Start of DATA

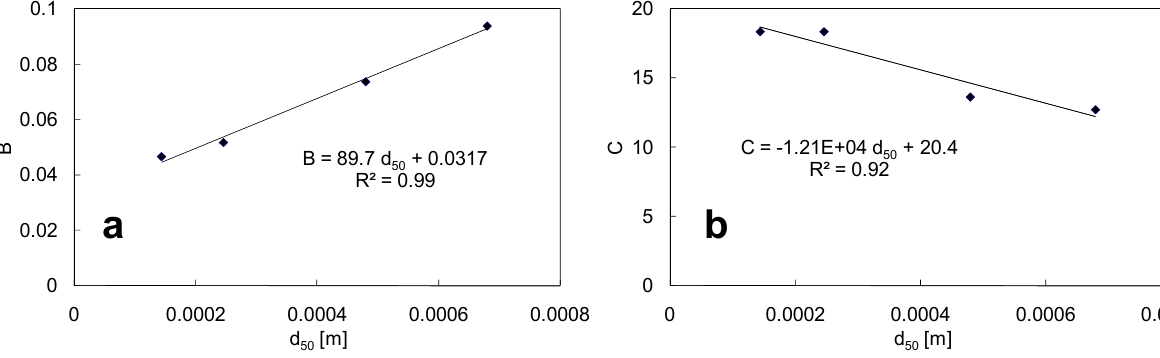
Figure 4. Relationship between (a) d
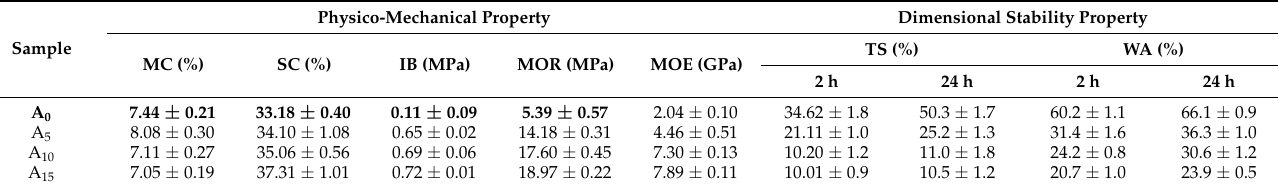
Table 1. PMDSP of particleboard phantoms.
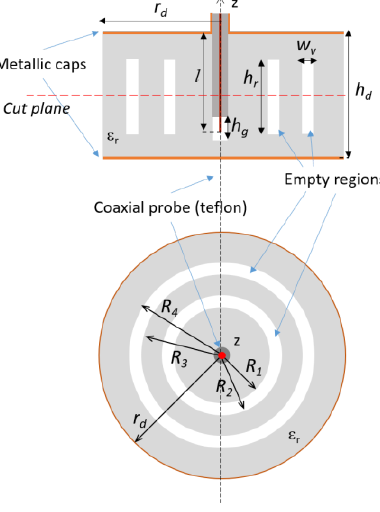
Figure 6. Lateral and top view of the third iteration of the design process in which an empty annular sector is introduced.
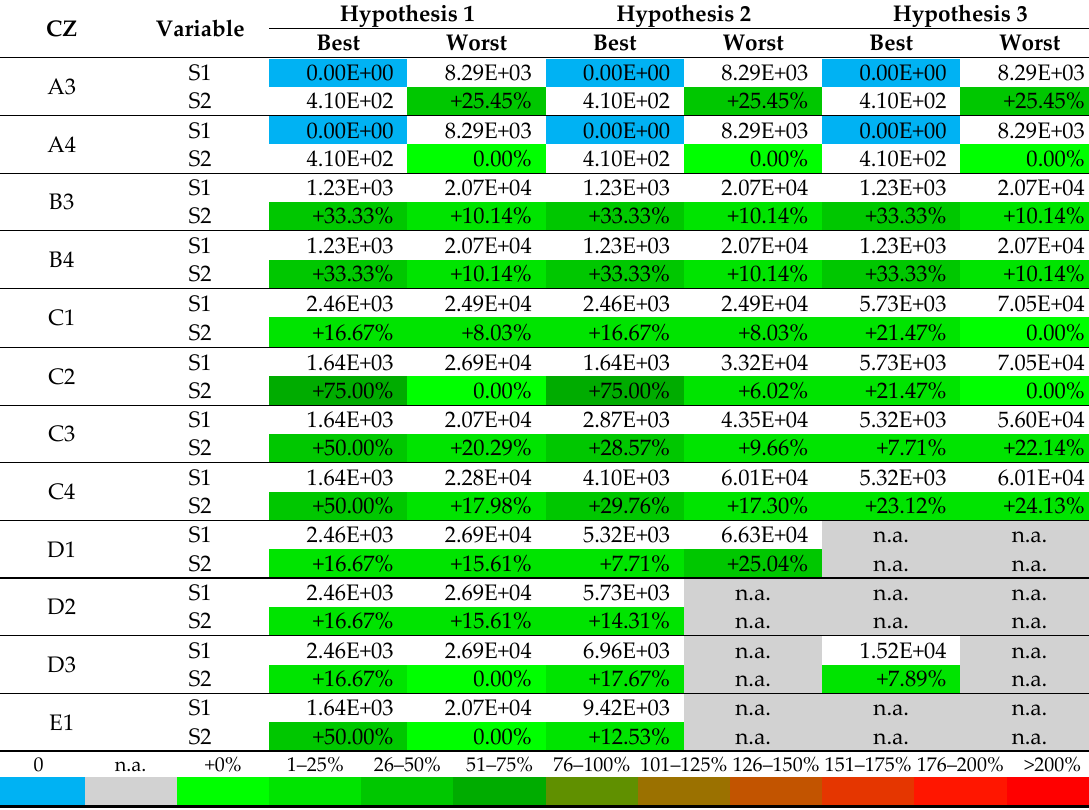
Table 9. Increase of emissions due to the constructive solution for the best and worst set ups.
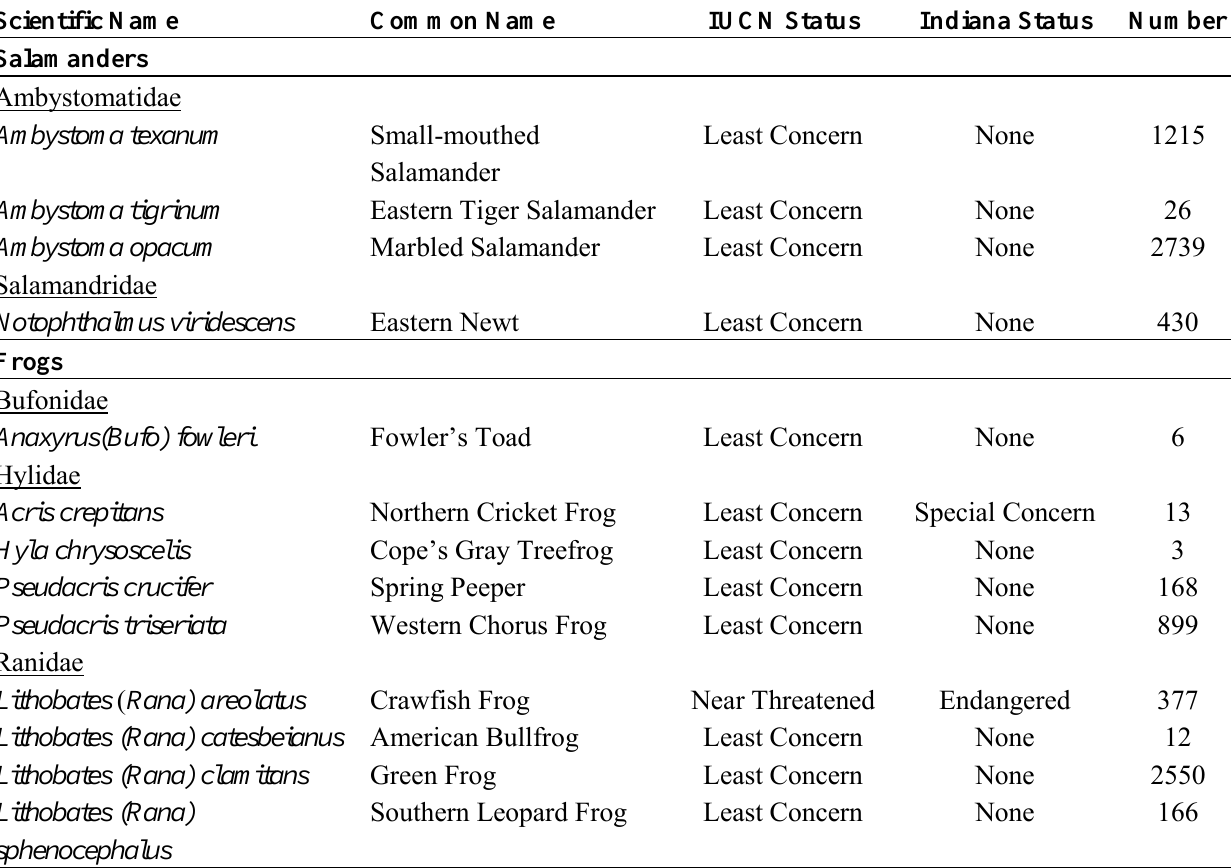
Table 1. Amphibian species and numbers (adults and juveniles)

End of DATA

— PROBLEM DETAILS —
From the records given above, reproduce all text exactly and exclude each picture.

— TASK ANSWER —
Figure 4. Relationship between (a) d
Table 1. PMDSP of particleboard phantoms.
Figure 6. Lateral and top view of the third iteration of the design process in which an empty annular sector is introduced.
Table 9. Increase of emissions due to the constructive solution for the best and worst set ups.
Table 1. Amphibian species and numbers (adults and juveniles)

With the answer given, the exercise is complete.